Leuntant Weiss, flanked by Simon Kooper and Henrick Witbooi |
Bezirksamtmann v. Burgsdorff with Hendrick Witbooi and Simon Kooper |
Longtime allies of Hendrick Witbooi, Simon Kooper's Nama fought against the Germans with the Witbooi in the 1890s, and joined with the Witboois once again in the war against the Germans in 1904-1908. In the photographs, Kooper wears the imperial armband of Germany's native auxiliaries, but was quick to side with the Witboois when they rose up in October, 1904.

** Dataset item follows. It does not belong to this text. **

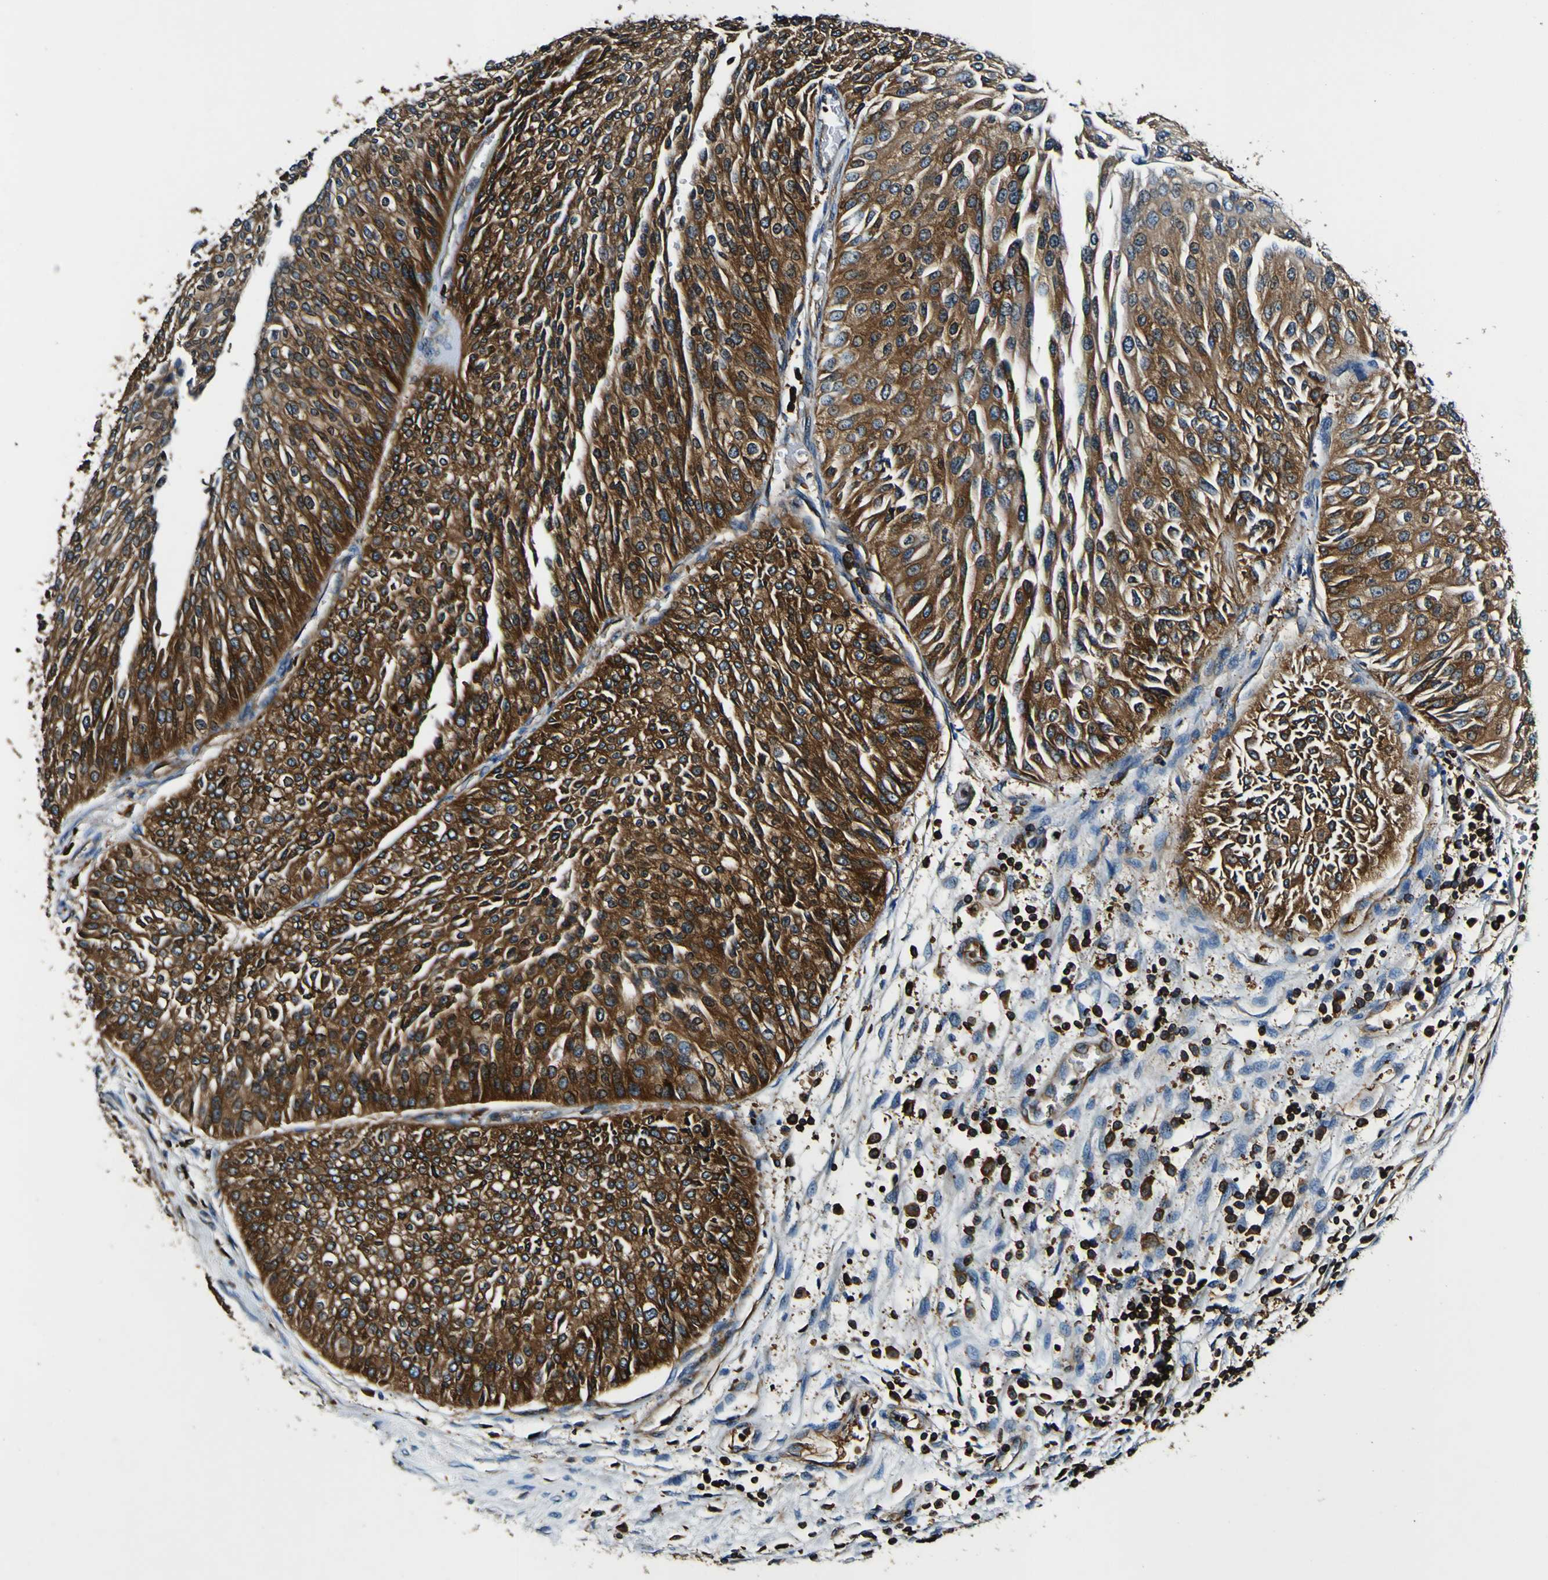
{"staining": {"intensity": "strong", "quantity": ">75%", "location": "cytoplasmic/membranous"}, "tissue": "urothelial cancer", "cell_type": "Tumor cells", "image_type": "cancer", "snomed": [{"axis": "morphology", "description": "Urothelial carcinoma, Low grade"}, {"axis": "topography", "description": "Urinary bladder"}], "caption": "Immunohistochemistry (IHC) staining of low-grade urothelial carcinoma, which reveals high levels of strong cytoplasmic/membranous staining in about >75% of tumor cells indicating strong cytoplasmic/membranous protein staining. The staining was performed using DAB (3,3'-diaminobenzidine) (brown) for protein detection and nuclei were counterstained in hematoxylin (blue).", "gene": "RHOT2", "patient": {"sex": "male", "age": 67}}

Despite his advanced age, Simon Kooper proved a tenacious are resilient guerrilla leader. Among his reported extraordinary accomplishments, he is said not only to have survived imprisonment on the notorious Shark Island, where there was a 90% death rate, but to have actually escaped from it and returned to the field. Although this claim requires further substantiation, there is no doubt that he fought the Germans in numerous battles alongside both the Witboois and the forces of Jakob Morenga, and that he lead the very last Nama resistance group in the field well into 1908. The Germans actually attached him in the Bechuanaland Protectorate where he had taken refuge, and he was ultimately given a pension by the British in 1909. He died in 1913 and is buried near Kaartle pan in Botswana. His grave is inscribed both in German and in Damara/Nama.